Requirement:
The answer must repeat every record exactly, with all pictures omitted.

(Stored data)

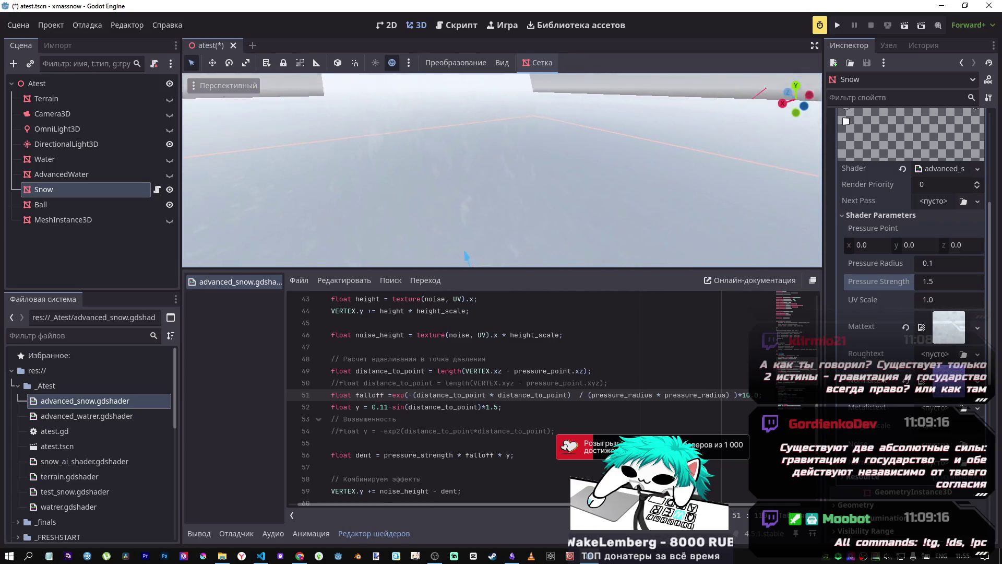
scroll(501, 171, "up", 5)
scroll(502, 170, "up", 5)
scroll(502, 171, "up", 5)
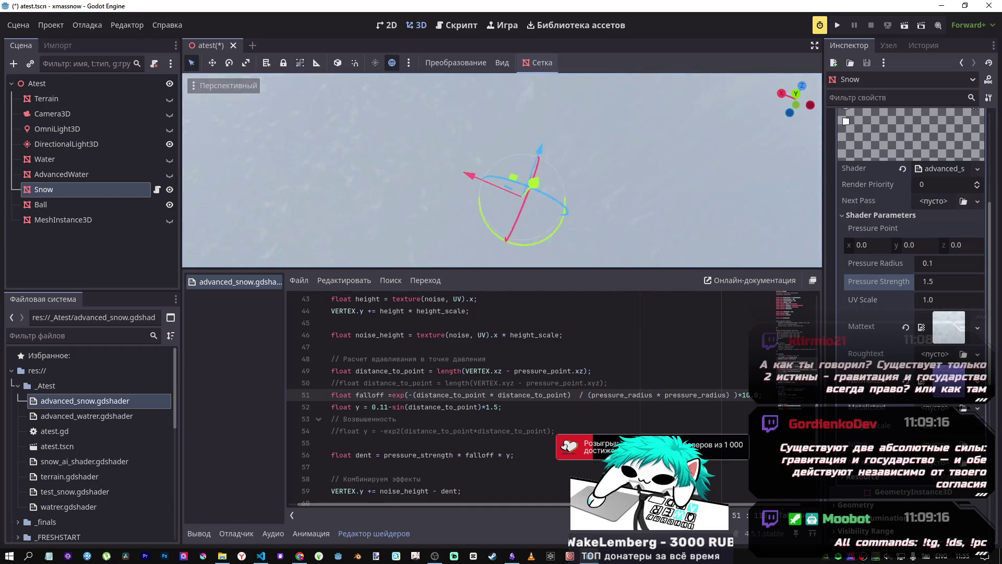
scroll(502, 170, "up", 5)
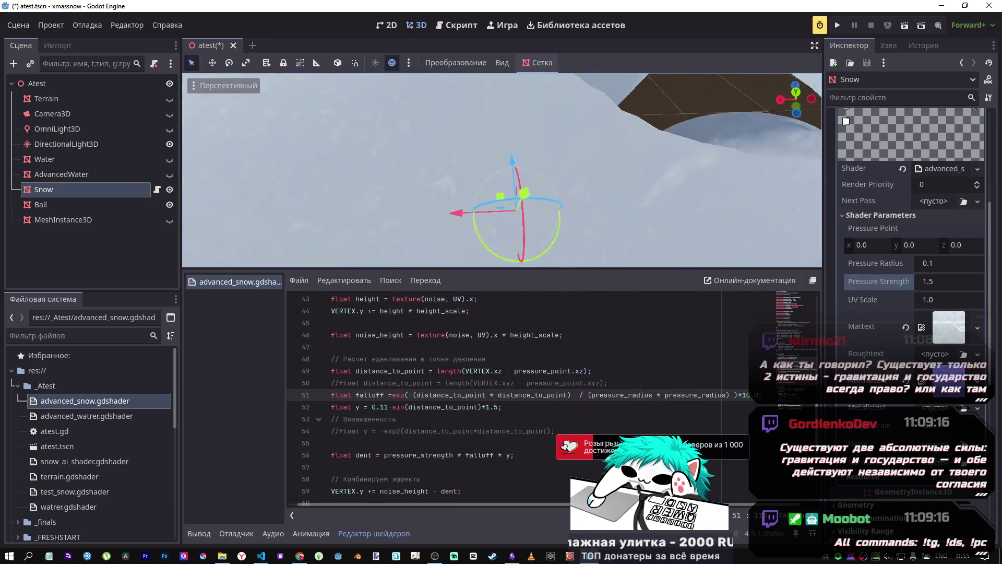
double_click(745, 395)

Result of this exercise:
scroll(501, 171, "up", 5)
scroll(502, 170, "up", 5)
scroll(502, 171, "up", 5)
scroll(502, 170, "up", 5)
double_click(745, 395)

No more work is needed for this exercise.